Animal Tropical
Spanier, Polen, ein alter Polizist, ein alter Seemann, ein paar unbrauchbare, alte Nutten. Kurz und gut, viele Hungerleider da in dem Gebäude am Meer. Es lebte dort auch eine Nutte mit vielen Kunden, die Zoilita hieß, genau wie meine Mutter. Die Männer schickten ihr Nachrichten auf kleinen Fetzen Papier: »Zoilita, ich bin in der Mayito-Bar. Beeil dich. Ernesto.« Dinge in der Art. Sie schickten sie über irgendein Kind. Manchmal irrten sich die Jungs in der Tür oder fragten: »Wo wohnt Zoila?« Irgendjemand wies dann auf unsere Tür. Das erste Mal geschah dies um sechs Uhr nachmittags.
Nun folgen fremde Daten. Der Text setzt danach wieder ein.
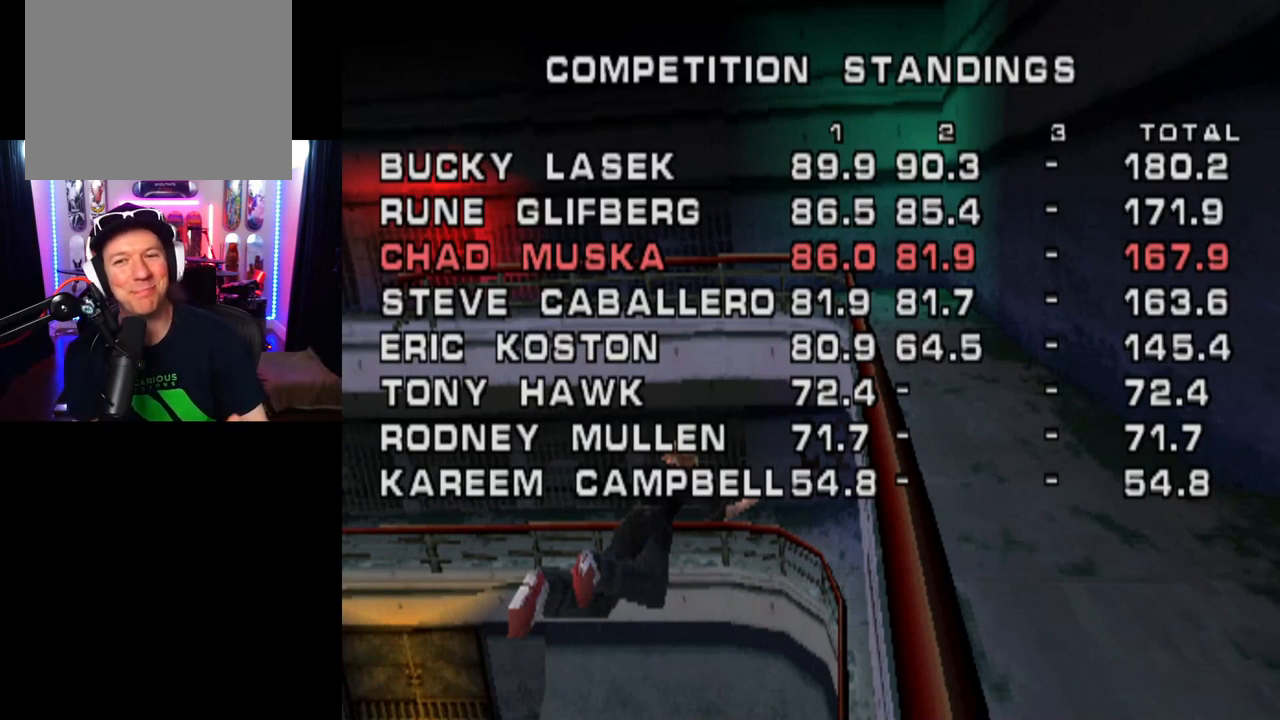
{"buttons": [], "left_stick": "center", "right_stick": "center", "events": []}
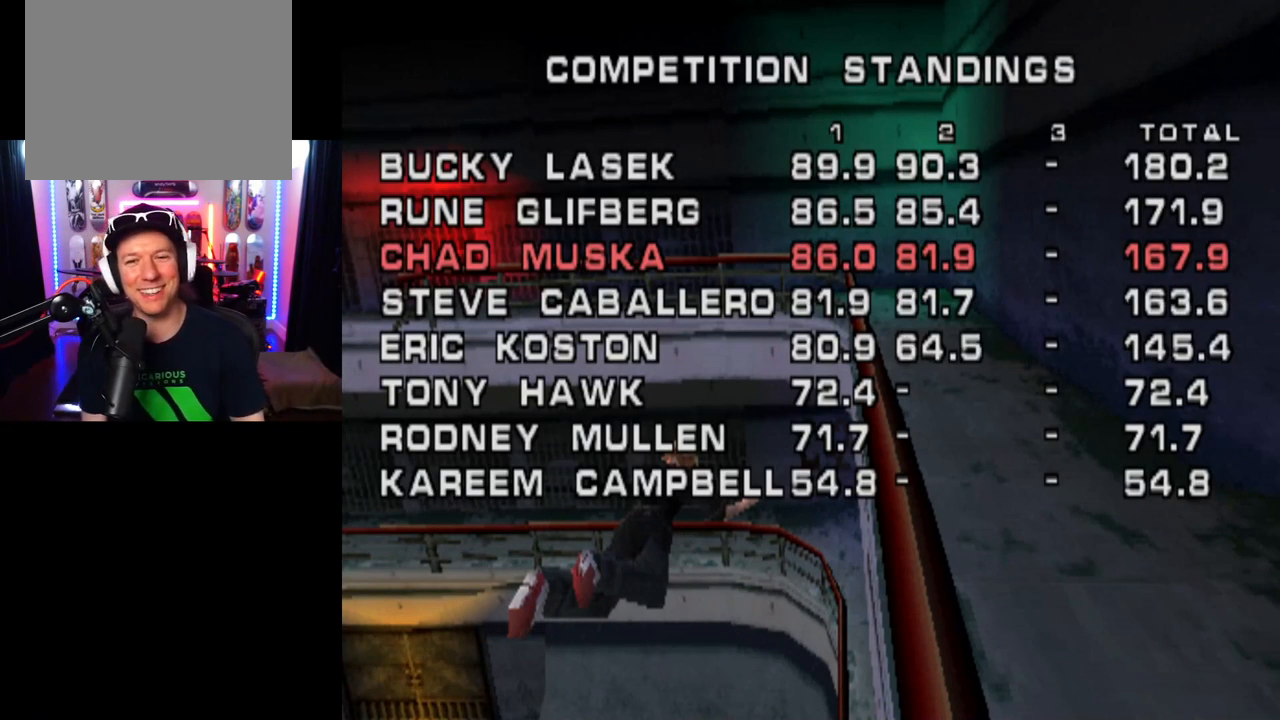
{"buttons": [], "left_stick": "center", "right_stick": "center", "events": []}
Mein Vater war zu Hause, und ich will gar nicht an den Krawall denken, den er schlug. Ich darf überhaupt nicht daran denken. Um ein Haar hätte er meine Mutter ermordet. Zum Glück ist meine Mutter flink im Kopf und verstand in zwei Minuten, was sich da abspielte. Sie trat auf den Flur, um den Jungen zurückzuhalten, der die Treppen runterlief. Das Bürschchen eilte ihr nach, und meine Mutter ging und klopfte an Zoilitas Tür. Als sie öffnete, reichte ihr meine Mutter höflich die Nachricht: »Ist das vielleicht für Sie, Señora?«
»Ah, ja, entschuldigen Sie, aber die Kinder …«
»Wir haben denselben Namen, aber ich bin eine ehrbare Hausfrau.«
»Das macht nichts …«
»Ihnen macht das vielleicht nichts, mir schon. Erklären Sie Ihren Freunden bitte genau, wo Sie wohnen. Ich möchte keine Verwechslungen mehr.«
Natürlich hörte es nicht auf, aber jetzt wussten wir ja schon alle, dass die Hure die andere Zoilita war und nicht meine Mutter.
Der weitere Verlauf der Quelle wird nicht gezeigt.